SELECTED TEXT ::
#####

It was not my purpose, when I began these hasty remarks, to give them so much of a party character. It was not my design to defend ourselves or assail others, but to make an appeal to all of every side in behalf of the great principles of charity, honesty, peace, and piety. I would ask if it be not worth an effort, worth almost any sacrifice, to see if these cannot be saved from the peril and wreck to which the mad dissensions of the day are exposing them. I would ask if it be not the solemn duty of every disciple of Jesus and friend of society, to stand up in the breaches that are making in all our religious communities; to resolve for themselves, and to beseech others, all, forgetting their names, putting off their badges, to hold fast to RELIGION; to be content with half their christian privileges, rather than relinquish or endanger the whole; to consider nothing so important as the quiet and uniform ministrations of the gospel.

H.

THE BROOKFIELD CASE.

Every one may know in general what this case is and how it has been decided. But every one may not know the particulars of the case or the grounds of the decision. These we will attempt to give in as condensed and clear a form as we

can.

The church in question was the Church in the Third Precinct in Brookfield.' The facts which led to the present legal reference were agreed upon by both parties and submitted to the court as follows. This Church was formed in 1756. In 1772 a Mrs Bartlett bequeathed to it certain furniture for the communion table. In 1801 Mr Stone was ordained pastor of this Church and Society. In 1827 Mr Stone's civil contract with the Society ceased by mutual consent; he reserving the right however of being regarded as the Pastor of the Church, and having occasional use of their meeting-house until it should be occupied by some person engaged by the parish; and to this the parish acceded. A majority of the church then withdrew from the meeting-house with Mr Stone, and had worship and ordinances in another place near. In August of that year the parish invited Mr Noyes to become their pastor. The next day after this invitation was given, the majority who had withdrawn from the church, with others, formed themselves by a written agreement into a new society, called the 'Evangelical Religious Society in the South Parish or Precinct of Brookfield.' In September Mr Noyes was ordained, the ecclesiastical council recognizing the remaining members as the church of this society. This church, consisting then of but two male and several female members, proposed to Mr Stone to call a mutual council to dissolve his relation to them. Mr Stone declined, refusing to recognize them as the church. In December the seceding major part of the old church invited Mr Stone, who had since May acted as their moderator and pastor, to settle over them in the ministry, they having now regularly united themselves with the new Evangelical Society.

The parties being so situated, the question arose, to whom does the church property belong to the church formed out of the adhering minority, now under Mr Noyes, or, to the church formed by the seceding majority under Mr Stone? The property was claimed and held by the deacon of this last church, and Heman Stebbins, who had been elected sole deacon of Mr Noyes' church, brought an action against the deacon of the other for the recovery of the property. Hon. Samuel Hoar, acted as counsel for the plaintiff, and Hon. Lewis Strong for the defendant. In the pamphlet before us we have their arguments in full, and the decision of the court.

The whole question in controversy is allowed by both parties to resolve itself into this: 'which of the churches, namely, the one represented by the defendant, or the one represented by the plaintiff, is beneficially entitled to the property thus claimed ?'

Mr Hoar, for the plaintiff, enters into no argument at first, but only appeals to the decisions of the Sandwich and Dedham cases, considering this as fairly brought, by the admitted facts, within the authority of those former decisions.

#####

Pose landmark coordinates

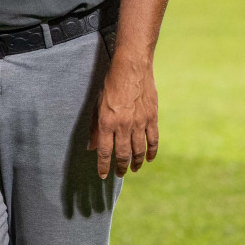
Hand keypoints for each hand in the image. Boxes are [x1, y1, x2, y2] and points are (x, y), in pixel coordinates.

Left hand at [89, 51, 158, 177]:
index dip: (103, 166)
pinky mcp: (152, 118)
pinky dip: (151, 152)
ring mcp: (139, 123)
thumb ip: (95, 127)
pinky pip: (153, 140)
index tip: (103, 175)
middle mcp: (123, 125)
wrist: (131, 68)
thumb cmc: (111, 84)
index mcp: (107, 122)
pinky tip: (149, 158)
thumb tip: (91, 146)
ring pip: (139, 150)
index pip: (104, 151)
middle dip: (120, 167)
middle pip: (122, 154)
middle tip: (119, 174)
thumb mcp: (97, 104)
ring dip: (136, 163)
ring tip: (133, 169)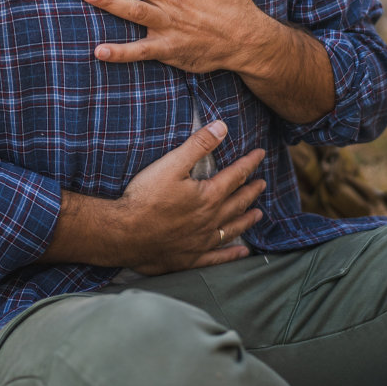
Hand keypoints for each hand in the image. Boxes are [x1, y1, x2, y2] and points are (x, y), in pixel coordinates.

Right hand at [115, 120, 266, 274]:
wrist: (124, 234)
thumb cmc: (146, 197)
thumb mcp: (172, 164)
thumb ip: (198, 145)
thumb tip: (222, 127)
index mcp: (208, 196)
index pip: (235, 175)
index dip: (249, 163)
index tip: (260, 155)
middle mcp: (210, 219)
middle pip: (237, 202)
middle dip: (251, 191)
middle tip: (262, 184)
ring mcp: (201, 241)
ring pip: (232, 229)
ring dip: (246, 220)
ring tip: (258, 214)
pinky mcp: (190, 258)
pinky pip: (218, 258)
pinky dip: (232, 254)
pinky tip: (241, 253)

#####

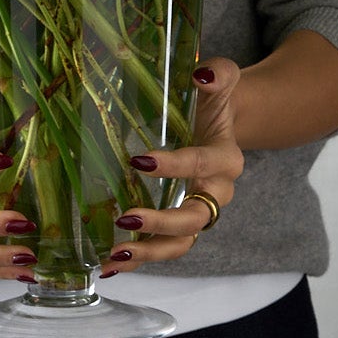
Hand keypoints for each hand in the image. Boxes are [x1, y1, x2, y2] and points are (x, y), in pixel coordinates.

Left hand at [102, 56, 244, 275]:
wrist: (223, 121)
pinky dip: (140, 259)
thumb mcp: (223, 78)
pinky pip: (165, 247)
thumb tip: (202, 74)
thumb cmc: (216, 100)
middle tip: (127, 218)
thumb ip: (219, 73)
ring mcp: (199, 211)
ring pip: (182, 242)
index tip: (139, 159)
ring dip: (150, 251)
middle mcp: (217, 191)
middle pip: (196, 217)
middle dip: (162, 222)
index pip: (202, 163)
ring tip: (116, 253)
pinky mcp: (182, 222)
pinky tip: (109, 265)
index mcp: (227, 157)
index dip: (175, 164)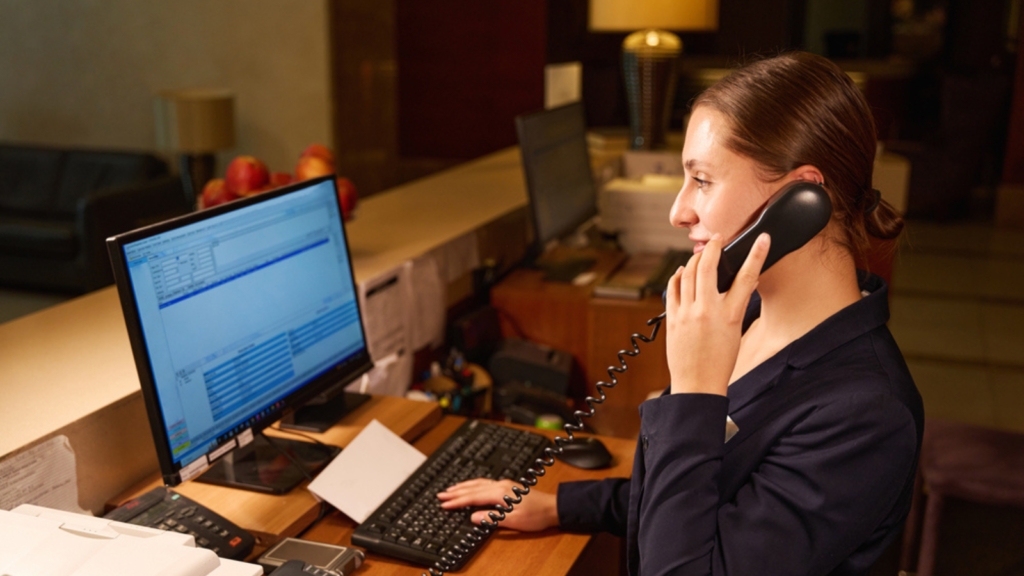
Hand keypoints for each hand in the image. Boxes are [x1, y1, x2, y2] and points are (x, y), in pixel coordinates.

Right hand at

#####

REQUIRED ACTIONS ::
(1) According to the passage on the Brookfield case, in what year was the Church in the Third Precinct in Brookfield formed?
(2) Carry the passage on the Brookfield case forward from its final sentence.
The entries play no part in the work here.

ANSWERS PER TASK ::
(1) It was formed in 1756.

(2)
Mr Strong, for the defendant, undertakes to prove that the church to whom the property was first given was not dissolved by the withdrawing of the majority, but that they were still the church, having the right to remove and take their property with them. He does not adinit that the Sandwich and Dedham cases are precisely in point, or that they are authority in this case. The principal questions here, he maintains, are these 'did the establishment of a new religious society, in August, by a major part of the members of the church dissolve their connexion with the church? and if not, was the church dissolved by its vote to unite with the new society in November ?'

To establish the negative of these questions, Mr Strong goes into an elaborate, learned, and very able argument. We profess to know nothing of law, but he seems to us to have come as near making out his case as possible, without actually doing it. We cannot follow him through. His main positions are these: 1. The Congregational Church of Massa

chusetts, regularly gathered, are, and always have been, entirely distinct from the towns, parishes, and congregations, with which they have been associated in public worship. 2. To some extent, and for some purposes at least, the churches sustain a corporate character. 3. A church may be dissolved by the death of all its members, or the destruction of an integral part, as perhaps the death of all its male members, or its own voluntary determination to that effect; but, except in case of a forfeiture of its privileges by non user, in no other way.' The greatest labor is bestowed upon the second position, to show that churches are corporate bodies, or possess some corporate capacities. The proof of this is drawn from the fact, that such authority was given and such exclusive power exercised by the first churches in New England for a century as imply a corporate existence and capacity-power given them by law and usage to elect their teachers and contract for their support,-power to establish and perpetuate themselves indefinitely, power to exercise certain civil privileges not granted to any out of the church,-power to hold property by means of their officers or deacons, to appoint, advise, and call to account these officers, and to commence and prosecute any suits, using their own records in evidence. Having thus attempted to prove that churches are corporate bodies, Mr Strong states and answers several objections, of which the most important is, 'that it is essential to the existence of a church that it should be connected with a parish, or some other distinct religious community' and then applies the argument to the case before him; showing that the church in Brookfield, being a corporate body, and not having been dissolved by the removal of a majority to another place of worship, is still the church to which the property in question was originally bequeathed, and therefore the defendant, as deacon of that church, can hold and retain the property.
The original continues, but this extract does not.